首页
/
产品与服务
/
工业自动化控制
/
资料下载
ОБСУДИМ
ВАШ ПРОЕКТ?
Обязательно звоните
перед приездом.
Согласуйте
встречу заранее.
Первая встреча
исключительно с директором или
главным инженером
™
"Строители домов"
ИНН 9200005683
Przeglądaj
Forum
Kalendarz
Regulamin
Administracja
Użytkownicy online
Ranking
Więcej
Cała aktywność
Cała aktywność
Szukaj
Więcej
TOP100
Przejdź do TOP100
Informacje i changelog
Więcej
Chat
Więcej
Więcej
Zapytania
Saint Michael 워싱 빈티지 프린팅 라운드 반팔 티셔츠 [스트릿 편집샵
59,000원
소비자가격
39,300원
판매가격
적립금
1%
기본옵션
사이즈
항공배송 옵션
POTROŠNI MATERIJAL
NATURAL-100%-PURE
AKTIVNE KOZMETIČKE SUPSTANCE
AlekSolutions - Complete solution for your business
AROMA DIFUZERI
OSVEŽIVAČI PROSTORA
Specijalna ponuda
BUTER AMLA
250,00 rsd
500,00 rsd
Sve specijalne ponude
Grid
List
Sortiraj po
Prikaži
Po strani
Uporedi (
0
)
• • •
(Assignment): Rewrite the text lines of the entries above as one numbered list, leaving out any blank lines.

(Solution to this exercise):
1. 首页
2. /
3. 产品与服务
4. /
5. 工业自动化控制
6. /
7. 资料下载
8. ОБСУДИМ
9. ВАШ ПРОЕКТ?
10. Обязательно звоните
11. перед приездом.
12. Согласуйте
13. встречу заранее.
14. Первая встреча
15. исключительно с директором или
16. главным инженером
17. ™
18. "Строители домов"
19. ИНН 9200005683
20. Przeglądaj
21. Forum
22. Kalendarz
23. Regulamin
24. Administracja
25. Użytkownicy online
26. Ranking
27. Więcej
28. Cała aktywność
29. Cała aktywność
30. Szukaj
31. Więcej
32. TOP100
33. Przejdź do TOP100
34. Informacje i changelog
35. Więcej
36. Chat
37. Więcej
38. Więcej
39. Zapytania
40. Saint Michael 워싱 빈티지 프린팅 라운드 반팔 티셔츠 [스트릿 편집샵
41. 59,000원
42. 소비자가격
43. 39,300원
44. 판매가격
45. 적립금
46. 1%
47. 기본옵션
48. 사이즈
49. 항공배송 옵션
50. POTROŠNI MATERIJAL
51. NATURAL-100%-PURE
52. AKTIVNE KOZMETIČKE SUPSTANCE
53. AlekSolutions - Complete solution for your business
54. AROMA DIFUZERI
55. OSVEŽIVAČI PROSTORA
56. Specijalna ponuda
57. BUTER AMLA
58. 250,00 rsd
59. 500,00 rsd
60. Sve specijalne ponude
61. Grid
62. List
63. Sortiraj po
64. Prikaži
65. Po strani
66. Uporedi (
67. 0
68. )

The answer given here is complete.